It was that and working with Academy Award nominee David Fincher, who directed the film adaptation of Gillian Flynn’s best-selling novel, which opens in U.S. theaters on Friday.
The 42-year-old actor plays Nick Dunne, a charming writer in New York who loses his job and returns to his recession-hit hometown in Missouri, with his beautiful wife in tow.
When Amy, played by British actress Rosamund Pike, goes missing on their fifth wedding anniversary, Nick becomes the prime suspect and center of a media circus.
Some critics have called it the best performance yet by Affleck, who has won Oscars as producer of best picture “Argo” and screenwriter of “Good Will Hunting.”
“It’s about role playing. It’s about what women ask of men and men ask of women, and in the way we kind of show one another half of ourselves and not the whole self,” Affleck said in an interview.
“He feels like he is unfulfilled and he is being asked to do more than he should, and he is frustrated and he resents his wife. She resents him,” he added. “It was trying to get into that mind-set of recrimination and resentment, which was dark and tough and ugly.”
No one is quite who they seem to be in the film, which shuffles back and forth in time and is told from both Nick’s and Amy’s perspectives.
Pike, a former Bond girl who appeared in “Pride and Prejudice” and “Jack Reacher,” was intrigued by more than just the multi-layered character of Amy.
“It’s the way she slots into this world and what she and Nick, as a unit, say about marriage and narcissism and knowing each other and intimacy,” the 35-year-old actress said.

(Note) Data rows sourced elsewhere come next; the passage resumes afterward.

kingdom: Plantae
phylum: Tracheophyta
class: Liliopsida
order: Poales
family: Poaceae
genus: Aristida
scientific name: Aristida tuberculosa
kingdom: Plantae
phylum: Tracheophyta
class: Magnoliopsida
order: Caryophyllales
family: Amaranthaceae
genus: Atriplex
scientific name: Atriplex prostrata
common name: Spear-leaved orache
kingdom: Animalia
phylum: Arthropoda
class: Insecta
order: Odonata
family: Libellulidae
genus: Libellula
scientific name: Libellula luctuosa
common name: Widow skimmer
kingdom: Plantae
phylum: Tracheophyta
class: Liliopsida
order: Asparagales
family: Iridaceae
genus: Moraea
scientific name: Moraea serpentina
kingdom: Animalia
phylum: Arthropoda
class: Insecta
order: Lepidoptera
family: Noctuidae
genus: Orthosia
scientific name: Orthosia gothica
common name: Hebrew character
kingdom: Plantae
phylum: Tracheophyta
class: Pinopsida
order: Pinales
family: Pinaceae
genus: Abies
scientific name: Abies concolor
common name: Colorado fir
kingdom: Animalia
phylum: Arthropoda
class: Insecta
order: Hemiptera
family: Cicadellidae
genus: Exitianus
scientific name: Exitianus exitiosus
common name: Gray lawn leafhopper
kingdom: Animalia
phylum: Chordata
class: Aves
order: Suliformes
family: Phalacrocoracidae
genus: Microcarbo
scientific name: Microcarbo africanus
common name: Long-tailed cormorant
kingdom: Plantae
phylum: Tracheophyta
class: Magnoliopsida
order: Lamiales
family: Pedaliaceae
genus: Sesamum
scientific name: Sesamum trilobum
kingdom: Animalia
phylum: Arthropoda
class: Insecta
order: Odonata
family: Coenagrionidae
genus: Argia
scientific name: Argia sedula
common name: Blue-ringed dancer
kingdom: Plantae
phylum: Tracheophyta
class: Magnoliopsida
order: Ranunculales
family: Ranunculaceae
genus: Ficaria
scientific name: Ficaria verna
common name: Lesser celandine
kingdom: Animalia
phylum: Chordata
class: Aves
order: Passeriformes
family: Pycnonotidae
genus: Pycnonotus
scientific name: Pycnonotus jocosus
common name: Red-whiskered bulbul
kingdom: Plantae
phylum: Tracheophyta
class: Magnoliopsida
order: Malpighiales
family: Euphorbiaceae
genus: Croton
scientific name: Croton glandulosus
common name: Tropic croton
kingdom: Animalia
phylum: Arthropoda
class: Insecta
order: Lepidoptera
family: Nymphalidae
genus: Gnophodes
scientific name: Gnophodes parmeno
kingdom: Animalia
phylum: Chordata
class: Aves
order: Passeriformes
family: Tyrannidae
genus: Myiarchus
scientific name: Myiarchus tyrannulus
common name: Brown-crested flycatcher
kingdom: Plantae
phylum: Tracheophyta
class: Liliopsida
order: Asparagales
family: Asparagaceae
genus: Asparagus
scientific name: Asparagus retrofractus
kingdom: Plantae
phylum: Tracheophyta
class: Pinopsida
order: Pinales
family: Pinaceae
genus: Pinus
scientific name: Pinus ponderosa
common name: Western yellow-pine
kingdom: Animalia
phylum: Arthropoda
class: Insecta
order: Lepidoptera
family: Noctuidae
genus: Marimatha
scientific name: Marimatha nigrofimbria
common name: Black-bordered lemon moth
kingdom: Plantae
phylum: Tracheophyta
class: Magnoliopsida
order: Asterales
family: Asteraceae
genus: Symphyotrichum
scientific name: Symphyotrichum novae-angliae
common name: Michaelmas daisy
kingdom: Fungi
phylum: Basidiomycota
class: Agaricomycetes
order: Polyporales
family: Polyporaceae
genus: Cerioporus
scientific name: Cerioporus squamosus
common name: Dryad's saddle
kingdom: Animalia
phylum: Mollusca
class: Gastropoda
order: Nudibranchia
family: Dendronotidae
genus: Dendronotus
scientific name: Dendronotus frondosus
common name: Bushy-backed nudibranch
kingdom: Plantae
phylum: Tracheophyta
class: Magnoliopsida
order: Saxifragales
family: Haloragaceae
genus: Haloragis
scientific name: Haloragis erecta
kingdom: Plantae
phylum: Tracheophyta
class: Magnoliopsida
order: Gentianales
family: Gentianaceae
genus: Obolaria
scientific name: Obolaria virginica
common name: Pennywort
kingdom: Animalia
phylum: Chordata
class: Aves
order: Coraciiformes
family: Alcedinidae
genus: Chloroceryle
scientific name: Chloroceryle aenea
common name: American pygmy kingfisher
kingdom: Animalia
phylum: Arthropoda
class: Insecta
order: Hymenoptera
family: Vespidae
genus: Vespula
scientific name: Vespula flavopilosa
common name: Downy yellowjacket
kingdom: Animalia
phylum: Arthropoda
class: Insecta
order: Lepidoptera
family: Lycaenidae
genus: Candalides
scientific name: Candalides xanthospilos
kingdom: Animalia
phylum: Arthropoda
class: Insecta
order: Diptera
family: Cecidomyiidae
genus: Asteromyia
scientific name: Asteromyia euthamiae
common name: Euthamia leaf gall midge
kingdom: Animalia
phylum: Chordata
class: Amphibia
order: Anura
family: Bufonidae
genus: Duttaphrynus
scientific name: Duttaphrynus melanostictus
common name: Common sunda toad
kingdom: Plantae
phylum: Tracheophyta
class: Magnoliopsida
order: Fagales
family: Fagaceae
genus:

Flynn, who wrote the screenplay for the film, which debuted at the New York Film Festival, liked the idea of creating Amy, who had the ability and the skill set to play whomever she needed to be, depending on whom she was with.
“She is sort of mystifying. You can’t quite get a reading on her and that is very exciting and where she takes you is not where you think she is taking you. You approach with relish,” said Pike.
The actress has won praise for her performance, which the Los Angeles Times said “defies expectations at every turn” and New York Magazine described as “a study in acting.”
“The story of ‘Gone Girl,’ in a way, is a story about story telling,” said Flynn. “The stories we tell each other. The stories we created when we created our own personas that we are giving the world.”